Let $G$ be a (connected) graph with $n$ vertices. Is it true that the maximum cardinality of a minimal vertex cover of $G$ is $\geq \lfloor \frac{n}{2} \rfloor$? If so, can you point out any reference? If not, what is an easy counterexample? Thanks!

Take a complete graph $K_d$. For every its vertex $u$, take $d$ more vertices connected just to $u$. We get $d(d+1)$ vertices in total.

Every minimal vertex cover contains all but one vertices of $K_d$. Either it contain all of them (and then it contains just $d$ vertices), or it does not contain some $u$ --- then it should contain $d$ extra vertices connected just to $u$. Thus it contains at most $2d-1$ vertices, which is $\Theta(2\sqrt{d(d+1)}$.

Perhaps, this bound is tight?

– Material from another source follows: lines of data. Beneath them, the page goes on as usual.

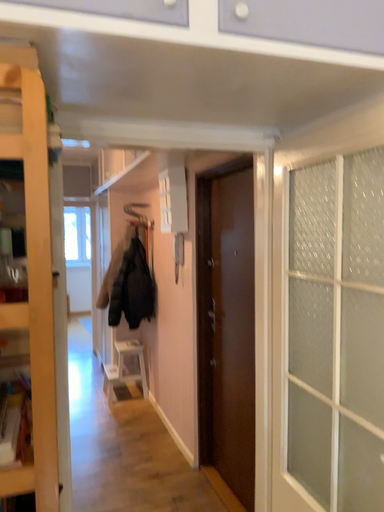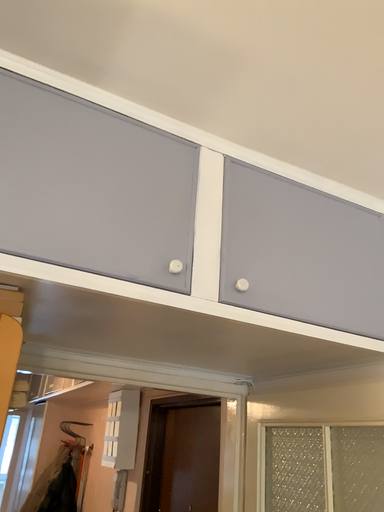
Question: How did the camera likely rotate when shooting the video?

Choices:
 (A) rotated left
 (B) rotated right

Answer: (B)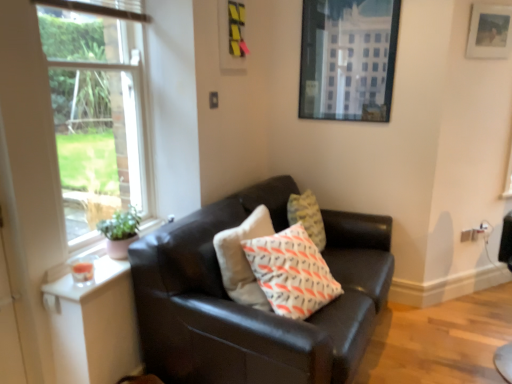
Question: Can you confirm if wooden picture frame at upper right, which appears as the 1th picture frame when viewed from the right, is bigger than metallic glass picture frame at upper right, marked as the 1th picture frame in a left-to-right arrangement?

Choices:
 (A) no
 (B) yes

Answer: (A)

Question: Does wooden picture frame at upper right, marked as the second picture frame in a left-to-right arrangement, appear on the right side of metallic glass picture frame at upper right, the 2th picture frame viewed from the right?

Choices:
 (A) no
 (B) yes

Answer: (B)

Question: From the image's perspective, is wooden picture frame at upper right, which appears as the 1th picture frame when viewed from the right, under metallic glass picture frame at upper right, marked as the 1th picture frame in a left-to-right arrangement?

Choices:
 (A) no
 (B) yes

Answer: (A)

Question: From a real-world perspective, is wooden picture frame at upper right, marked as the second picture frame in a left-to-right arrangement, located beneath metallic glass picture frame at upper right, marked as the 1th picture frame in a left-to-right arrangement?

Choices:
 (A) yes
 (B) no

Answer: (B)

Question: Can you confirm if wooden picture frame at upper right, marked as the second picture frame in a left-to-right arrangement, is taller than metallic glass picture frame at upper right, the 2th picture frame viewed from the right?

Choices:
 (A) yes
 (B) no

Answer: (B)

Question: Does wooden picture frame at upper right, which appears as the 1th picture frame when viewed from the right, have a greater width compared to metallic glass picture frame at upper right, marked as the 1th picture frame in a left-to-right arrangement?

Choices:
 (A) yes
 (B) no

Answer: (B)

Question: Is metallic glass picture frame at upper right, the 2th picture frame viewed from the right, outside of white cotton pillow at center?

Choices:
 (A) yes
 (B) no

Answer: (A)

Question: From a real-world perspective, is metallic glass picture frame at upper right, marked as the 1th picture frame in a left-to-right arrangement, under white cotton pillow at center?

Choices:
 (A) no
 (B) yes

Answer: (A)

Question: Is the surface of metallic glass picture frame at upper right, the 2th picture frame viewed from the right, in direct contact with white cotton pillow at center?

Choices:
 (A) no
 (B) yes

Answer: (A)

Question: From the image's perspective, is metallic glass picture frame at upper right, the 2th picture frame viewed from the right, over white cotton pillow at center?

Choices:
 (A) yes
 (B) no

Answer: (A)

Question: Does metallic glass picture frame at upper right, marked as the 1th picture frame in a left-to-right arrangement, contain white cotton pillow at center?

Choices:
 (A) no
 (B) yes

Answer: (A)

Question: From the image's perspective, is metallic glass picture frame at upper right, the 2th picture frame viewed from the right, below white cotton pillow at center?

Choices:
 (A) no
 (B) yes

Answer: (A)

Question: From a real-world perspective, is white cotton pillow at center located beneath matte black couch at center?

Choices:
 (A) yes
 (B) no

Answer: (B)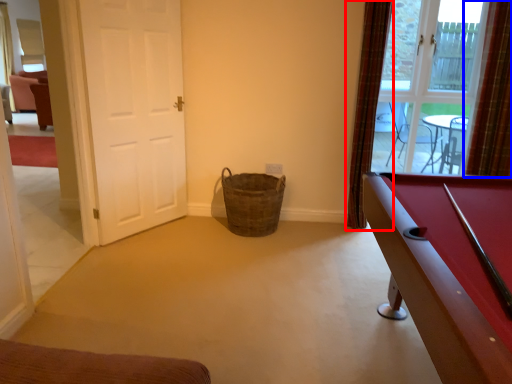
Question: Which of the following is the closest to the observer, curtain (highlighted by a red box) or curtain (highlighted by a blue box)?

Choices:
 (A) curtain
 (B) curtain

Answer: (B)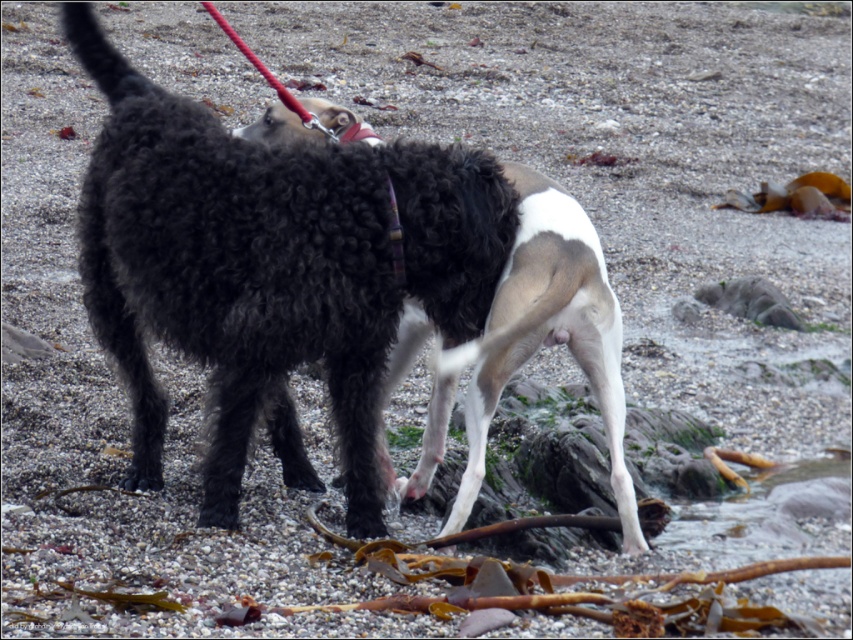
Question: Which point is closer to the camera?

Choices:
 (A) (585, 266)
 (B) (355, 129)

Answer: (A)

Question: Is curly black fur at center in front of plaid fabric neckband at center?

Choices:
 (A) yes
 (B) no

Answer: (A)

Question: Does curly black fur at center appear over plaid fabric neckband at center?

Choices:
 (A) yes
 (B) no

Answer: (B)

Question: From the image, what is the correct spatial relationship of curly black fur at center in relation to plaid fabric neckband at center?

Choices:
 (A) right
 (B) left

Answer: (A)

Question: Which of the following is the closest to the observer?

Choices:
 (A) curly black fur at center
 (B) plaid fabric neckband at center

Answer: (A)

Question: Which point appears farthest from the camera in this image?

Choices:
 (A) (494, 376)
 (B) (351, 132)

Answer: (B)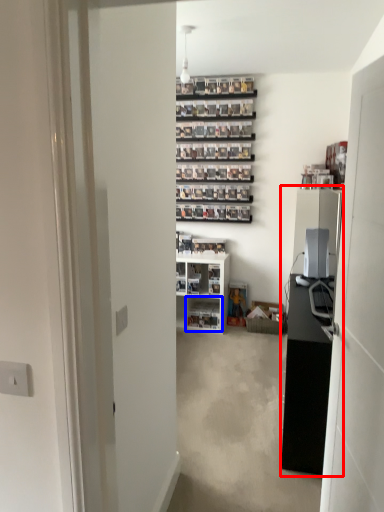
Question: Which object appears closest to the camera in this image, entertainment center (highlighted by a red box) or shelf (highlighted by a blue box)?

Choices:
 (A) entertainment center
 (B) shelf

Answer: (A)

Surely, we need at least $O(\sqrt n)$ vertices. Indeed, assume that the cover contains $o(\sqrt n)$ vertices; the complement of the cover is an independent set of $n-o(\sqrt n)$ vertices, so it contains $O(\sqrt n)$ vertices connected to one vertex $v$ from the cover. Then any minimal subcover in $V\setminus\{v\}$ contains at least $O(\sqrt n)$ vertices.